Jacques Mantoux (41)
Né en 1921, Jacques Mantoux tient de son père, Paul, normalien, secrétaire-interprète de la conférence de paix à Versailles en 1919, puis secrétaire de la section politique de la Société des Nations et cofondateur de l’Institut des hautes études internationales à Genève, une conscience précoce de la politique internationale.
En juin 1940, sa taupe de Janson étant repliée à Bordeaux, il s’embarque pour Casablanca en vue de participer au combat. Mais aucun moyen ne s’y présentant encore, il revient en France métropolitaine et entre à l’X l’année suivante. En 1942, l’École est déplacée à Villeurbanne. Il y subit des brimades dans la lignée des » lois juives » relayées par certains cadres zélés, son père s’étant déclaré juif par solidarité avec d’autres branches de sa famille.
Engagement précoce
À Noël 1942, Jacques Mantoux quitte l’École vers l’Espagne, laissant sur la table du gouverneur une lettre claire et ferme sur le but de son départ : rejoindre la France combattante. Les contacts laissés par un X plus ancien s’étant évanouis, il établit une nouvelle filière via Amélie-les- Bains. Il revient à Villeurbanne, malgré les risques, pour renseigner des camarades. Sept élèves de sa promotion suivront la même voie, et tous resteront liés pour la vie. Jacques passe les Pyrénées avec Sciama (38).
Le but de son départ : rejoindre la France combattante
Ils rejoignent Barcelone à pied sans être pris, et de là Gibraltar puis Londres. Jacques y retrouve son camarade Francis Rougé (41) avec qui il fera toute la guerre. Formé à Camberley, Jacques dirigera une batterie de quatre canons de 105 mm au 1er régiment d’artillerie de la 1re DFL (Division française libre). Par l’Afrique du Nord, il rejoint la campagne d’Italie début 1944 et prend part à la bataille du Garigliano.

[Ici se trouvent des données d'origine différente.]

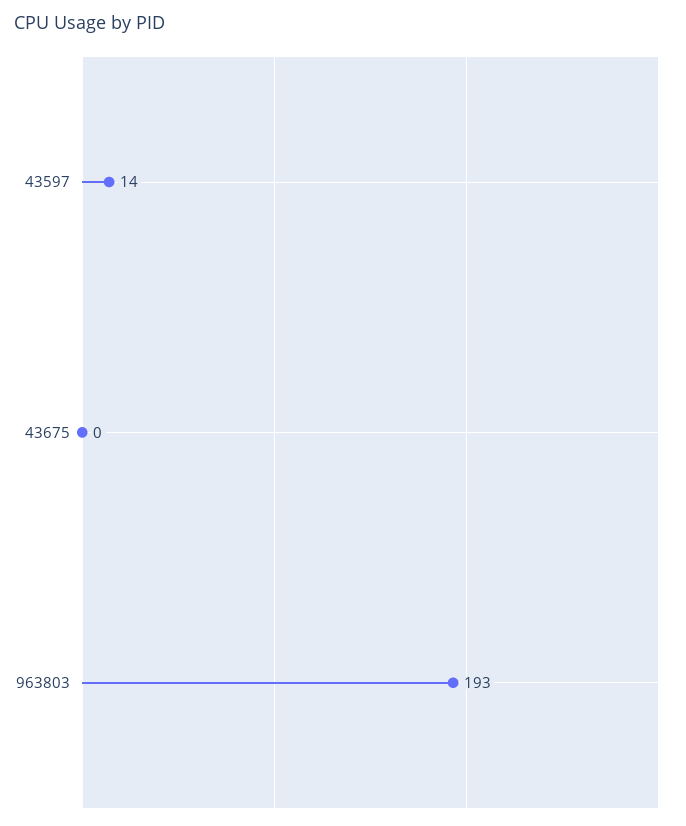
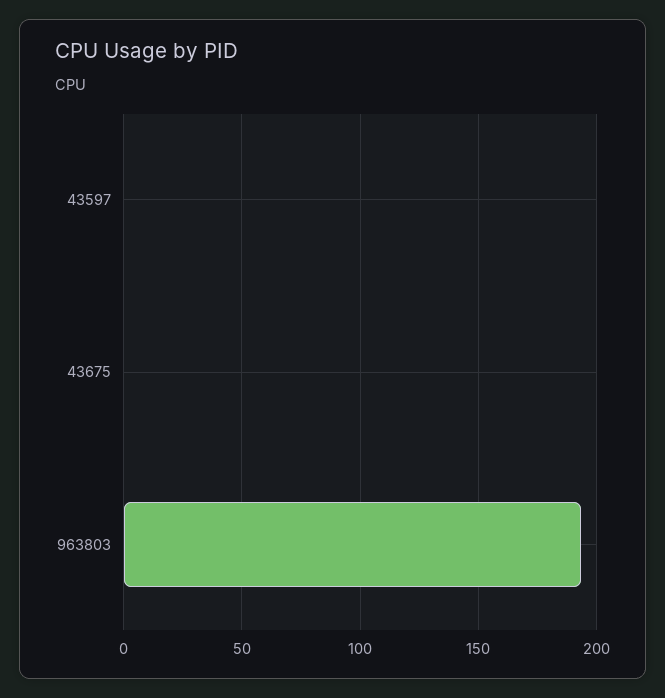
  {
-   "43597": 14,
+   "43597": 0,
    "43675": 0,
    "963803": 193
  }

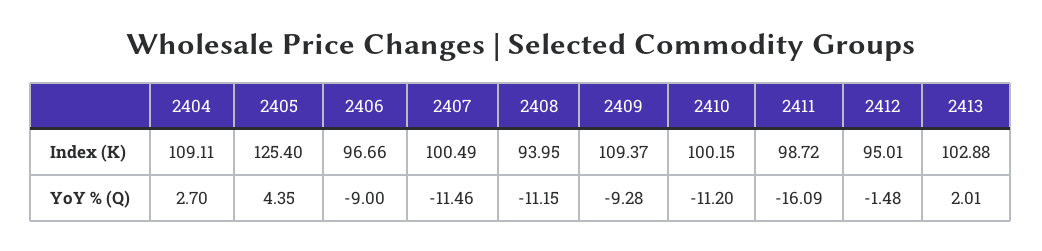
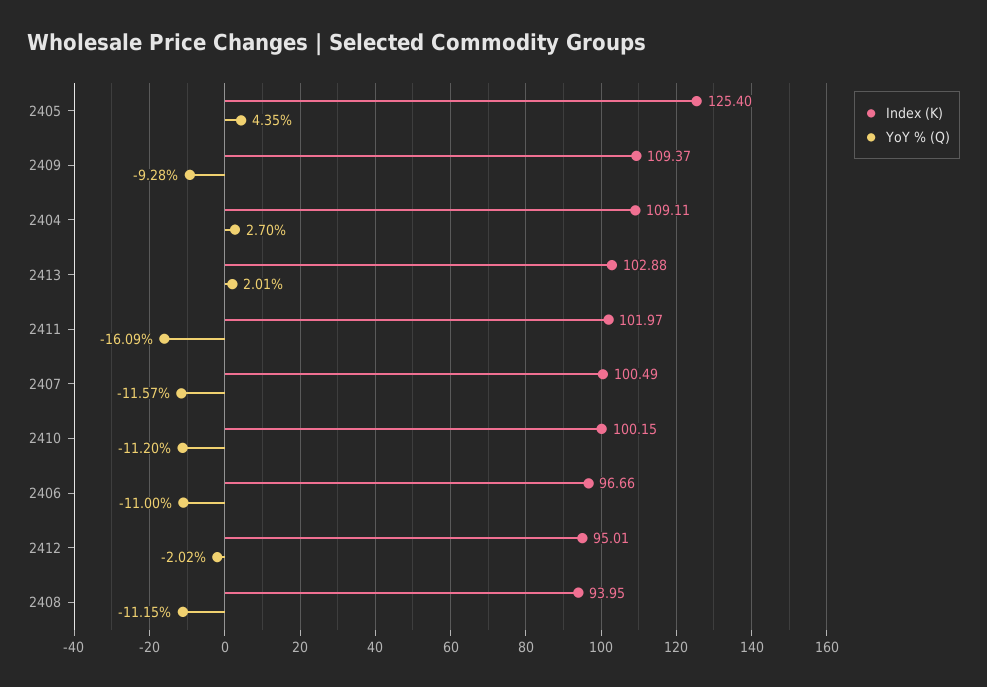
  {
    "Index (K)": {
      "2404": 109.11,
      "2405": 125.4,
      "2406": 96.66,
      "2407": 100.49,
      "2408": 93.95,
      "2409": 109.37,
      "2410": 100.15,
-     "2411": 98.72,
+     "2411": 101.97,
      "2412": 95.01,
      "2413": 102.88
    },
    "YoY % (Q)": {
      "2404": 2.7,
      "2405": 4.35,
-     "2406": -9,
+     "2406": -11,
-     "2407": -11.46,
+     "2407": -11.57,
      "2408": -11.15,
      "2409": -9.28,
      "2410": -11.2,
      "2411": -16.09,
-     "2412": -1.48,
+     "2412": -2.02,
      "2413": 2.01
    }
  }

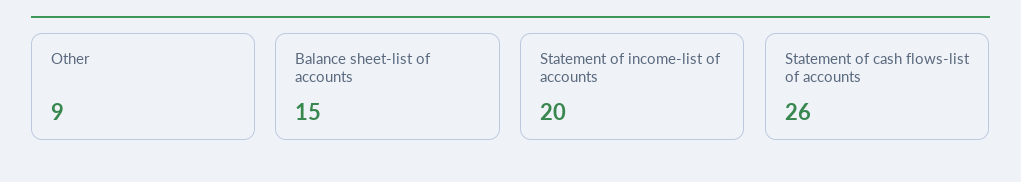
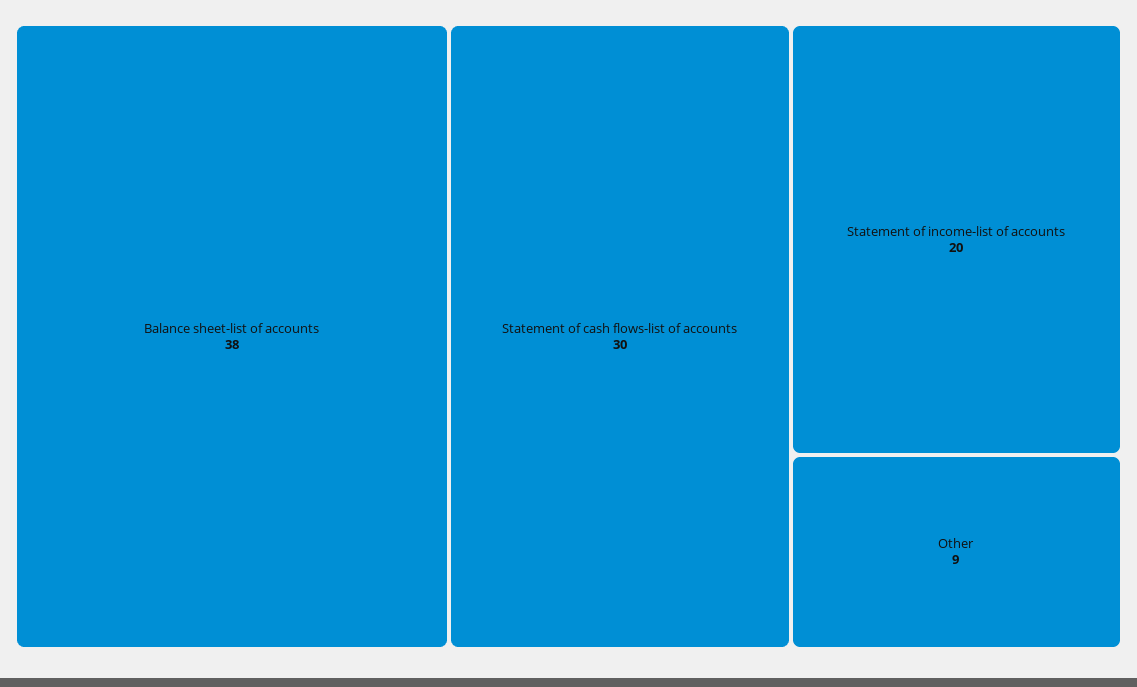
  {
    "Other": 9,
-   "Balance sheet-list of accounts": 15,
+   "Balance sheet-list of accounts": 38,
    "Statement of income-list of accounts": 20,
-   "Statement of cash flows-list of accounts": 26
+   "Statement of cash flows-list of accounts": 30
  }

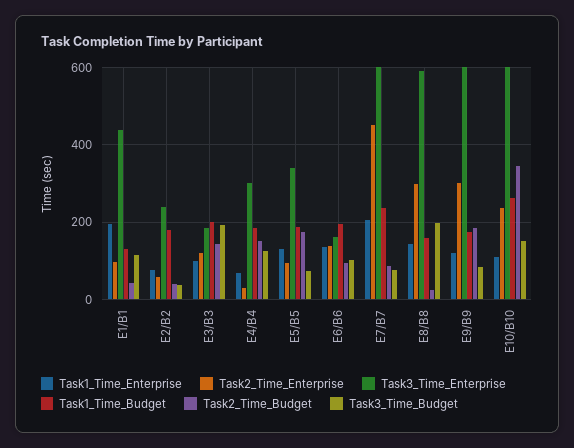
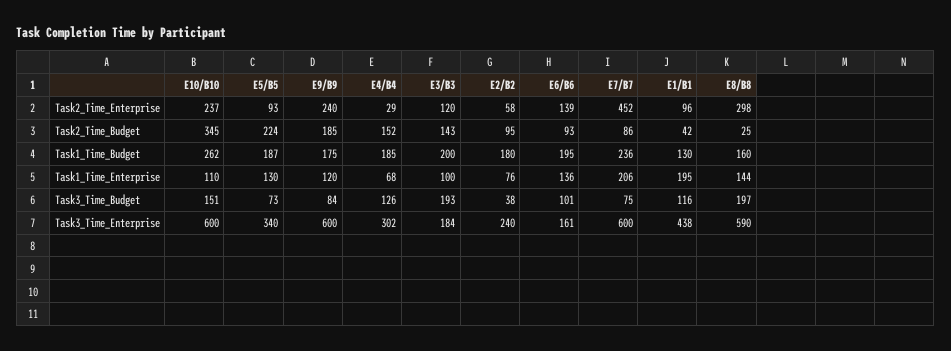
  {
    "Task1_Time_Enterprise": {
      "E1/B1": 195,
      "E2/B2": 76,
      "E3/B3": 100,
      "E4/B4": 68,
      "E5/B5": 130,
      "E6/B6": 136,
      "E7/B7": 206,
      "E8/B8": 144,
      "E9/B9": 120,
      "E10/B10": 110
    },
    "Task2_Time_Enterprise": {
      "E1/B1": 96,
      "E2/B2": 58,
      "E3/B3": 120,
      "E4/B4": 29,
      "E5/B5": 93,
      "E6/B6": 139,
      "E7/B7": 452,
      "E8/B8": 298,
-     "E9/B9": 300,
+     "E9/B9": 240,
      "E10/B10": 237
    },
    "Task3_Time_Enterprise": {
      "E1/B1": 438,
      "E2/B2": 240,
      "E3/B3": 184,
      "E4/B4": 302,
      "E5/B5": 340,
      "E6/B6": 161,
      "E7/B7": 600,
      "E8/B8": 590,
      "E9/B9": 600,
      "E10/B10": 600
    },
    "Task1_Time_Budget": {
      "E1/B1": 130,
      "E2/B2": 180,
      "E3/B3": 200,
      "E4/B4": 185,
      "E5/B5": 187,
      "E6/B6": 195,
      "E7/B7": 236,
      "E8/B8": 160,
      "E9/B9": 175,
      "E10/B10": 262
    },
    "Task2_Time_Budget": {
      "E1/B1": 42,
-     "E2/B2": 40,
+     "E2/B2": 95,
      "E3/B3": 143,
      "E4/B4": 152,
-     "E5/B5": 180,
+     "E5/B5": 224,
      "E6/B6": 93,
      "E7/B7": 86,
      "E8/B8": 25,
      "E9/B9": 185,
      "E10/B10": 345
    },
    "Task3_Time_Budget": {
      "E1/B1": 116,
      "E2/B2": 38,
      "E3/B3": 193,
      "E4/B4": 126,
      "E5/B5": 73,
      "E6/B6": 101,
      "E7/B7": 75,
      "E8/B8": 197,
      "E9/B9": 84,
      "E10/B10": 151
    }
  }

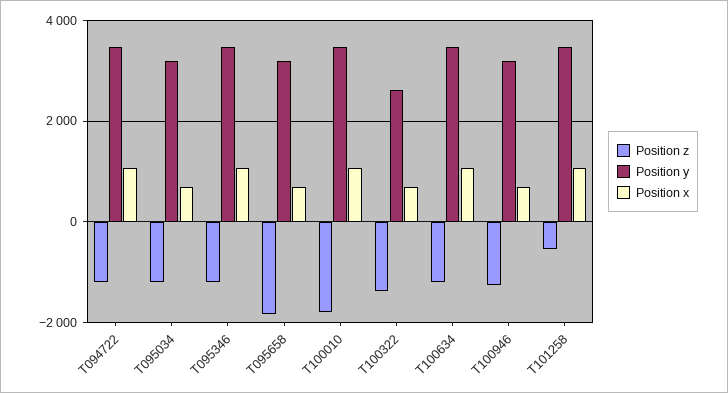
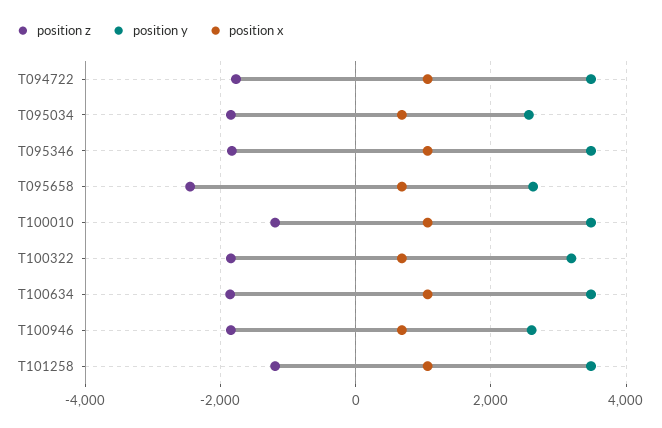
  {
    "Position z": {
-     "T094722": -1200,
+     "T094722": -1800,
-     "T095034": -1200,
+     "T095034": -1800,
-     "T095346": -1200,
+     "T095346": -1800,
-     "T095658": -1800,
+     "T095658": -2400,
-     "T100010": -1800,
+     "T100010": -1200,
-     "T100322": -1400,
+     "T100322": -1800,
-     "T100634": -1200,
+     "T100634": -1800,
-     "T100946": -1200,
+     "T100946": -1800,
-     "T101258": -600
+     "T101258": -1200
    },
    "Position y": {
      "T094722": 3400,
-     "T095034": 3200,
+     "T095034": 2600,
      "T095346": 3400,
-     "T095658": 3200,
+     "T095658": 2600,
      "T100010": 3400,
-     "T100322": 2600,
+     "T100322": 3200,
      "T100634": 3400,
-     "T100946": 3200,
+     "T100946": 2600,
      "T101258": 3400
    },
    "Position x": {
      "T094722": 1000,
      "T095034": 600,
      "T095346": 1000,
      "T095658": 600,
      "T100010": 1000,
      "T100322": 600,
      "T100634": 1000,
      "T100946": 600,
      "T101258": 1000
    }
  }

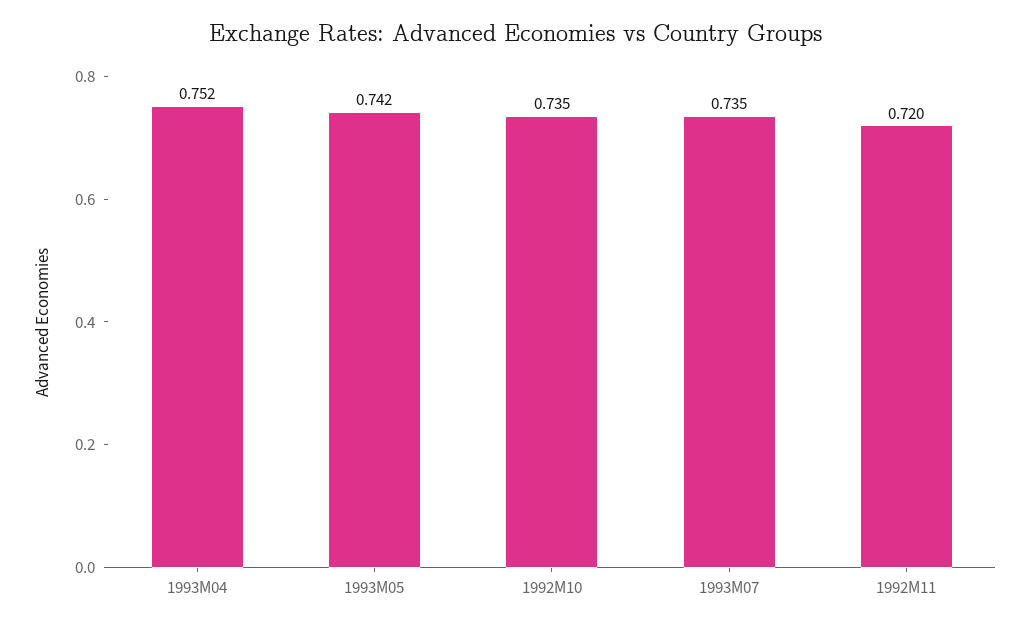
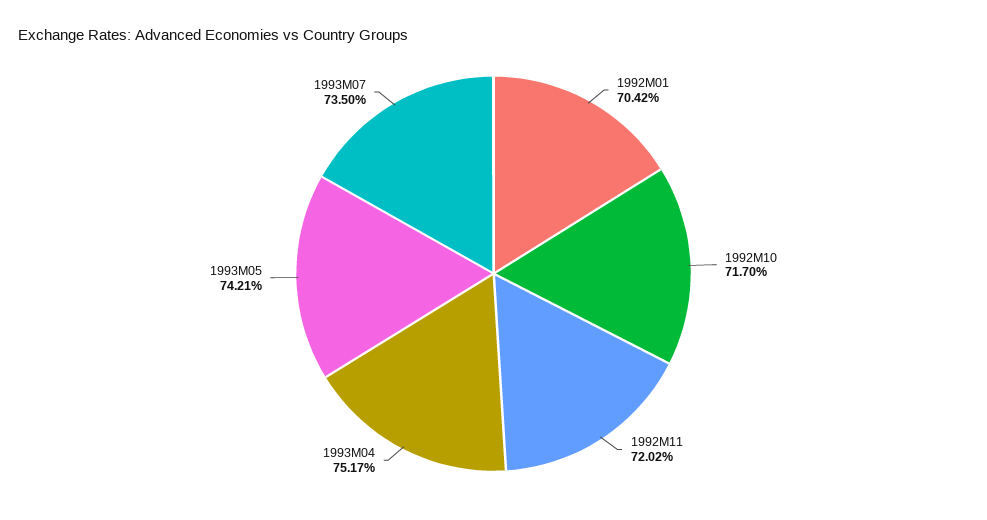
  {
    "1993M04": 0.7517,
    "1993M05": 0.7421,
-   "1992M10": 0.735,
+   "1992M10": 0.717,
    "1993M07": 0.735,
-   "1992M11": 0.7202
+   "1992M11": 0.7202,
+   "1992M01": 0.7042
  }

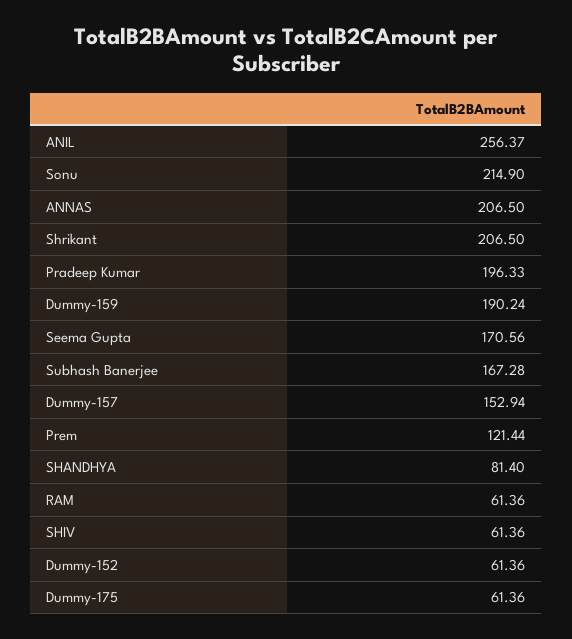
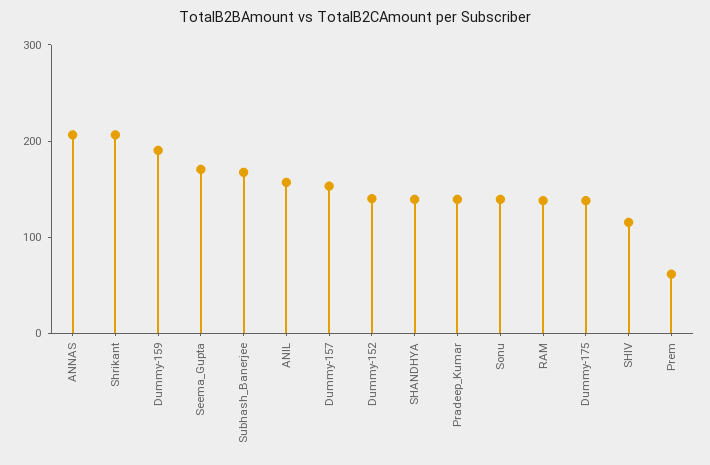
  {
-   "ANIL": 256.37,
+   "ANIL": 160,
-   "Sonu": 214.9,
+   "Sonu": 140,
    "ANNAS": 206.5,
    "Shrikant": 206.5,
-   "Pradeep Kumar": 196.33,
+   "Pradeep Kumar": 140,
    "Dummy-159": 190.24,
    "Seema Gupta": 170.56,
    "Subhash Banerjee": 167.28,
    "Dummy-157": 152.94,
-   "Prem": 121.44,
+   "Prem": 60,
-   "SHANDHYA": 81.4,
+   "SHANDHYA": 140,
-   "RAM": 61.36,
+   "RAM": 140,
-   "SHIV": 61.36,
+   "SHIV": 120,
-   "Dummy-152": 61.36,
+   "Dummy-152": 140,
-   "Dummy-175": 61.36
+   "Dummy-175": 140
  }

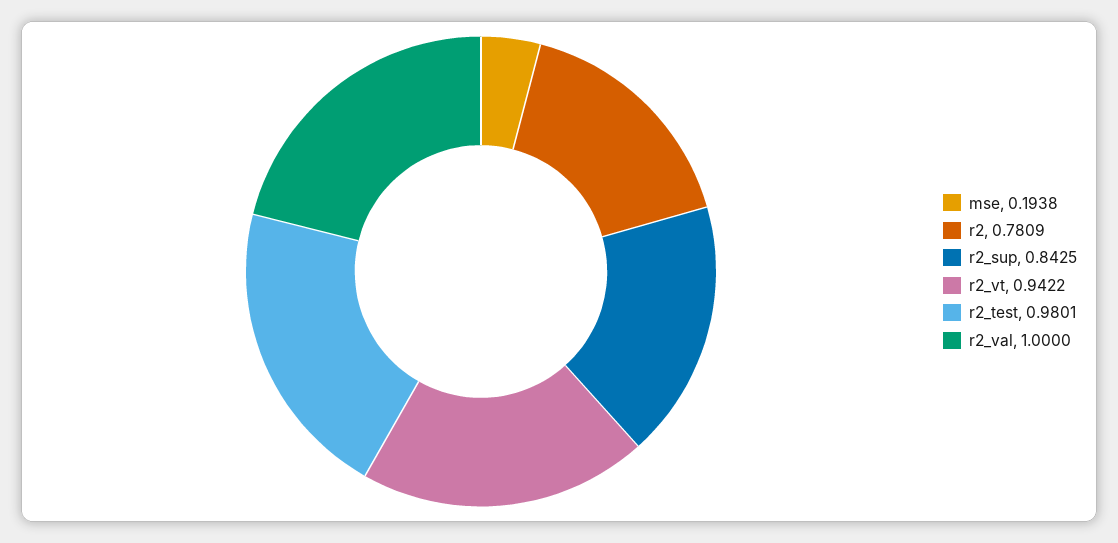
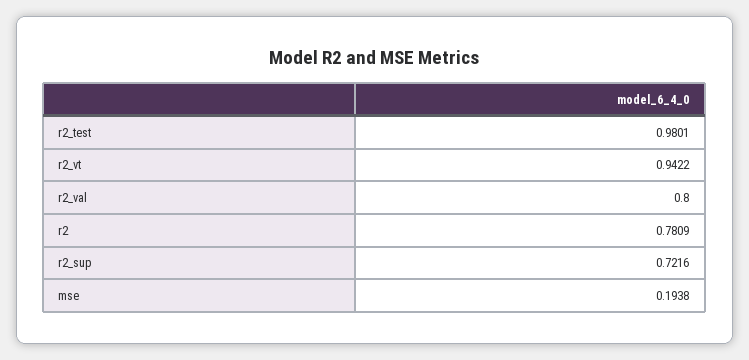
  {
    "mse": 0.1938,
    "r2": 0.7809,
-   "r2_sup": 0.8425,
+   "r2_sup": 0.7216,
    "r2_vt": 0.9422,
    "r2_test": 0.9801,
-   "r2_val": 1
+   "r2_val": 0.8
  }

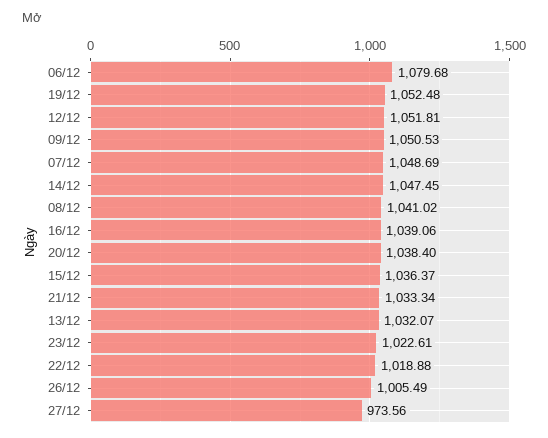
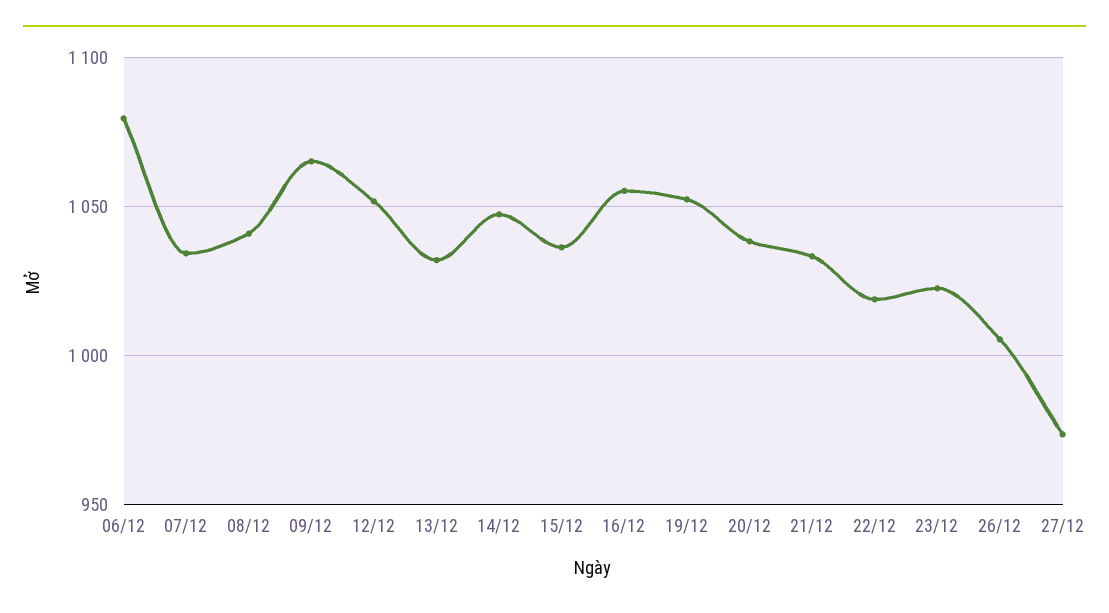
  {
    "06/12": 1079.68,
    "19/12": 1052.48,
    "12/12": 1051.81,
-   "09/12": 1050.53,
+   "09/12": 1065,
-   "07/12": 1048.69,
+   "07/12": 1035,
    "14/12": 1047.45,
    "08/12": 1041.02,
-   "16/12": 1039.06,
+   "16/12": 1055,
    "20/12": 1038.4,
    "15/12": 1036.37,
    "21/12": 1033.34,
    "13/12": 1032.07,
    "23/12": 1022.61,
    "22/12": 1018.88,
    "26/12": 1005.49,
    "27/12": 973.56
  }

Il se distingue ensuite lors du débarquement de Provence et de la prise de Toulon en réglant le tir sur les casemates de Saint-Mandrier. Lors de la meurtrière campagne d’Alsace, il est blessé, retourne aux combats en première ligne. Capturé en janvier 1945 à Obenheim, toujours avec Rougé, il est emmené en Allemagne. Ils s’évadent en mars par deux fois, rencontrent une colonne américaine, rentrent enfin à Paris.
Ingénieur de l’air
Vivement frappé par la perte de son frère aîné Étienne, Jacques Mantoux réintègre l’École et sort dans le corps de l’armement, ingénieur de l’air. Il est décoré de la croix de guerre avec palmes, de la Légion d’honneur, de la médaille des évadés. Affecté au Maroc, il rejoint ensuite le cabinet de Bourgès-Maunoury (35, compagnon de la Libération). Il en démissionne pour une carrière commerciale : Decauville, puis Westinghouse France, enfin Merlin-Gérin (maintenant Schneider Electric) à Grenoble. Directeur international, il développe les exportations de matériels de très haute tension dans le monde entier.
Devoir de mémoire
Jacques consacre en partie sa retraite à la mémoire familiale : une quinzaine de volumes, 1 500 pages, y compris ses propres mémoires de guerre. Sa vie et sa carrière sont marquées par une intelligence des situations, des relations, une ténacité efficace, y compris dans l’aide aux plus démunis, par son engagement fidèle pour l’entreprise industrielle créatrice de richesses pour son pays, enfin par une grande discrétion. Son nom restera attaché à l’honneur des X résistants, en particulier ceux de la promo 1941.
Étienne Mantoux, frère et modèle
Observateur aérien à la 2e DB, Étienne Mantoux tombe en Allemagne le 30 avril 1945, laissant un livre publié à titre posthume, sa thèse d’études économiques : La Paix calomniée (NRF Gallimard, 1946). Cet ouvrage démonte les thèses de Keynes en 1919 contre le Traité de Versailles.